── Information

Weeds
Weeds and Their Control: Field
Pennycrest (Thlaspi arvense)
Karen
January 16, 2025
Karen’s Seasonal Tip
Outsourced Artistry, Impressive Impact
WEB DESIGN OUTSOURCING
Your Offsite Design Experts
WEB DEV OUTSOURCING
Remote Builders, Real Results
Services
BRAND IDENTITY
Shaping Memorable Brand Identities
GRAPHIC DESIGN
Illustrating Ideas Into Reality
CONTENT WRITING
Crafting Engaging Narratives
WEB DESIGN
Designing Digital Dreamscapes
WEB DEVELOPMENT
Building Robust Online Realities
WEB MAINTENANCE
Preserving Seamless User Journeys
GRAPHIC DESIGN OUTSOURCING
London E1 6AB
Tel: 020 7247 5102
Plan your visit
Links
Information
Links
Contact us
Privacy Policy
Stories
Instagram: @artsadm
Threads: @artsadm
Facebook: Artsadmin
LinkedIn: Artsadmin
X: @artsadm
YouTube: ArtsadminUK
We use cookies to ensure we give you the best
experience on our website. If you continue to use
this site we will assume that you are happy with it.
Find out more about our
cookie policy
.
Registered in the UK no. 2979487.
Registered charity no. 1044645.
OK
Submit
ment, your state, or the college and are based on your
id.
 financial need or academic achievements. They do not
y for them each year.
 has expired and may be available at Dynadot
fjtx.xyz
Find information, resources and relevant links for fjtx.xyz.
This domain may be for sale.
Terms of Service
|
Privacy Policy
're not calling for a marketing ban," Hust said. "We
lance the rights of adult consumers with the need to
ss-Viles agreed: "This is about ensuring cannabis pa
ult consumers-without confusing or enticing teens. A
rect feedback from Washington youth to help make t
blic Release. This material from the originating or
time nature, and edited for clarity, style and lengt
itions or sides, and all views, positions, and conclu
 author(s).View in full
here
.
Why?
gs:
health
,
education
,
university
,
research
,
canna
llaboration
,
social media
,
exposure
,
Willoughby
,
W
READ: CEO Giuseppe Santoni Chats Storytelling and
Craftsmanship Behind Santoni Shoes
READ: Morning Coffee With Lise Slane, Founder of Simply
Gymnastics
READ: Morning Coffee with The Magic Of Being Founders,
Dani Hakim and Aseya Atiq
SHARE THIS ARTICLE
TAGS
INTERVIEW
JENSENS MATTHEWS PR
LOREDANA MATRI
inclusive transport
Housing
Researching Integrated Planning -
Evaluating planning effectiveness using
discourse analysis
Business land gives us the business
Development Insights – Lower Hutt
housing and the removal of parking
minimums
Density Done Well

────

> [Problem requirements]: Could you give the lines of the listing above as a JSON list of strings, one string per line, with blank lines left out?

> [Solved problem]:
[
  "Weeds",
  "Weeds and Their Control: Field",
  "Pennycrest (Thlaspi arvense)",
  "Karen",
  "January 16, 2025",
  "Karen’s Seasonal Tip",
  "Outsourced Artistry, Impressive Impact",
  "WEB DESIGN OUTSOURCING",
  "Your Offsite Design Experts",
  "WEB DEV OUTSOURCING",
  "Remote Builders, Real Results",
  "Services",
  "BRAND IDENTITY",
  "Shaping Memorable Brand Identities",
  "GRAPHIC DESIGN",
  "Illustrating Ideas Into Reality",
  "CONTENT WRITING",
  "Crafting Engaging Narratives",
  "WEB DESIGN",
  "Designing Digital Dreamscapes",
  "WEB DEVELOPMENT",
  "Building Robust Online Realities",
  "WEB MAINTENANCE",
  "Preserving Seamless User Journeys",
  "GRAPHIC DESIGN OUTSOURCING",
  "London E1 6AB",
  "Tel: 020 7247 5102",
  "Plan your visit",
  "Links",
  "Information",
  "Links",
  "Contact us",
  "Privacy Policy",
  "Stories",
  "Instagram: @artsadm",
  "Threads: @artsadm",
  "Facebook: Artsadmin",
  "LinkedIn: Artsadmin",
  "X: @artsadm",
  "YouTube: ArtsadminUK",
  "We use cookies to ensure we give you the best",
  "experience on our website. If you continue to use",
  "this site we will assume that you are happy with it.",
  "Find out more about our",
  "cookie policy",
  ".",
  "Registered in the UK no. 2979487.",
  "Registered charity no. 1044645.",
  "OK",
  "Submit",
  "ment, your state, or the college and are based on your",
  "id.",
  " financial need or academic achievements. They do not",
  "y for them each year.",
  " has expired and may be available at Dynadot",
  "fjtx.xyz",
  "Find information, resources and relevant links for fjtx.xyz.",
  "This domain may be for sale.",
  "Terms of Service",
  "|",
  "Privacy Policy",
  "'re not calling for a marketing ban,\" Hust said. \"We",
  "lance the rights of adult consumers with the need to",
  "ss-Viles agreed: \"This is about ensuring cannabis pa",
  "ult consumers-without confusing or enticing teens. A",
  "rect feedback from Washington youth to help make t",
  "blic Release. This material from the originating or",
  "time nature, and edited for clarity, style and lengt",
  "itions or sides, and all views, positions, and conclu",
  " author(s).View in full",
  "here",
  ".",
  "Why?",
  "gs:",
  "health",
  ",",
  "education",
  ",",
  "university",
  ",",
  "research",
  ",",
  "canna",
  "llaboration",
  ",",
  "social media",
  ",",
  "exposure",
  ",",
  "Willoughby",
  ",",
  "W",
  "READ: CEO Giuseppe Santoni Chats Storytelling and",
  "Craftsmanship Behind Santoni Shoes",
  "READ: Morning Coffee With Lise Slane, Founder of Simply",
  "Gymnastics",
  "READ: Morning Coffee with The Magic Of Being Founders,",
  "Dani Hakim and Aseya Atiq",
  "SHARE THIS ARTICLE",
  "TAGS",
  "INTERVIEW",
  "JENSENS MATTHEWS PR",
  "LOREDANA MATRI",
  "inclusive transport",
  "Housing",
  "Researching Integrated Planning -",
  "Evaluating planning effectiveness using",
  "discourse analysis",
  "Business land gives us the business",
  "Development Insights – Lower Hutt",
  "housing and the removal of parking",
  "minimums",
  "Density Done Well"
]